I've been exposed to cultures and people from all over the world through immigration, movies, books, YouTube, and almost as many years of formal education as I have fingers and toes. But I'm sure visiting Cambodia has had an effect on me. I remember that kids in the city were curious about these pale-coloured, big-nosed people and now I wonder whether a couple of days of exposure to these aliens will have an effect on the people.
History shows that poor, uneducated people with nothing to lose are easily influenced and rallied to a cause. Couldn't we influence them towards the belief that everyone is worth something, and that helping your fellow man just because you can is a good idea? It's not as if they have to go very far for that. Buddhism's sila teaches equality and reciprocity. Perhaps that would have been a comprehensible answer to why we were there.
4 comments:
It hurts me to think that a cow can take everything my shelter gives to me away ...

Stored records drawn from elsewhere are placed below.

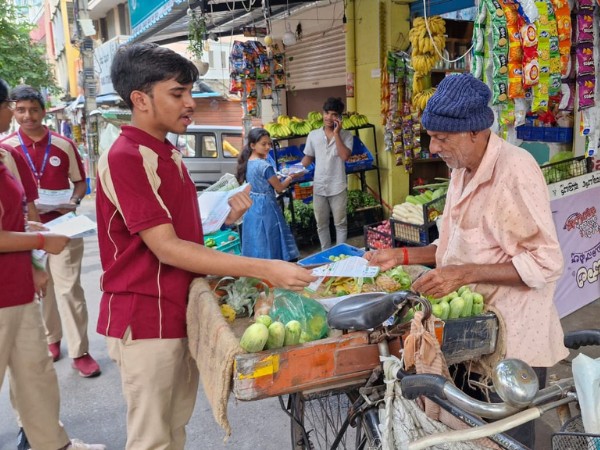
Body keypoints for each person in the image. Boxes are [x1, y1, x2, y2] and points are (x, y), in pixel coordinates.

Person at [97, 42, 315, 450]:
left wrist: (225, 219)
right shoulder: (126, 155)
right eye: (177, 93)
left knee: (174, 429)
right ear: (140, 100)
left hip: (181, 307)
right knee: (152, 438)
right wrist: (264, 268)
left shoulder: (166, 152)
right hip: (145, 315)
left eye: (189, 92)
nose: (190, 103)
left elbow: (178, 233)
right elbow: (166, 248)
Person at [365, 74, 568, 448]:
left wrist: (465, 274)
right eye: (431, 136)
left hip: (511, 345)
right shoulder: (461, 170)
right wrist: (402, 255)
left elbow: (545, 262)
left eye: (442, 137)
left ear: (475, 132)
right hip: (471, 335)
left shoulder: (515, 172)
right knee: (468, 434)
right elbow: (455, 246)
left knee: (506, 438)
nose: (433, 146)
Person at [0, 78, 105, 450]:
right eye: (16, 108)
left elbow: (76, 185)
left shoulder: (60, 145)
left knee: (37, 373)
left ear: (44, 111)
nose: (23, 115)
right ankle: (54, 341)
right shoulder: (7, 148)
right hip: (17, 266)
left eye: (31, 109)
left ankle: (54, 441)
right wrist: (38, 239)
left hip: (46, 246)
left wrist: (63, 211)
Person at [236, 127, 301, 261]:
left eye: (269, 144)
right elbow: (279, 188)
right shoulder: (265, 166)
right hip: (267, 206)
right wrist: (289, 178)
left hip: (252, 204)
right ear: (253, 145)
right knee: (271, 237)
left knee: (257, 238)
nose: (268, 147)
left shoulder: (248, 162)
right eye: (263, 144)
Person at [301, 97, 353, 250]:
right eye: (326, 113)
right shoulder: (313, 135)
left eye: (334, 114)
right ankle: (326, 254)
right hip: (319, 187)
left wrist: (337, 133)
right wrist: (293, 170)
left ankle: (340, 255)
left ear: (339, 117)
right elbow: (308, 157)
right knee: (321, 224)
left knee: (340, 224)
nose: (329, 117)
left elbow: (345, 156)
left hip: (338, 186)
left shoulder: (347, 136)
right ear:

I appreciate your efforts to try to make sense of what might appear to be the "white man's burden" type of charitable enterprise. It is difficult enough to connect with people similar to oneself in terms of nationality, language, race, ethnicity, religion, social class, gender, and educational level. And when all of those are different? Some would say it's impossible. But I think we need to keep trying, even across those divides. Thank you for going to Cambodia, and thank you for sharing your reflections on your experiences there.
You did much more than serve as a conduit for donations. You were also the conduit for very informative feedback on the impact those donations had, and almost as important what impact they didn't have. You also introduced ust to Cambodia in a very unique way.
Thank you.
"I wonder what they were cautioned to or not to do around us before we came."
Interesting question. It always goes two ways.
Just helping us see one another as fellow beings on a similar journey is important. It helps undermine the power of those who would incite us to war because the first step is always to dehumanize The Enemy and reduce him/her to something scary and evil or less-than-human, isn't it?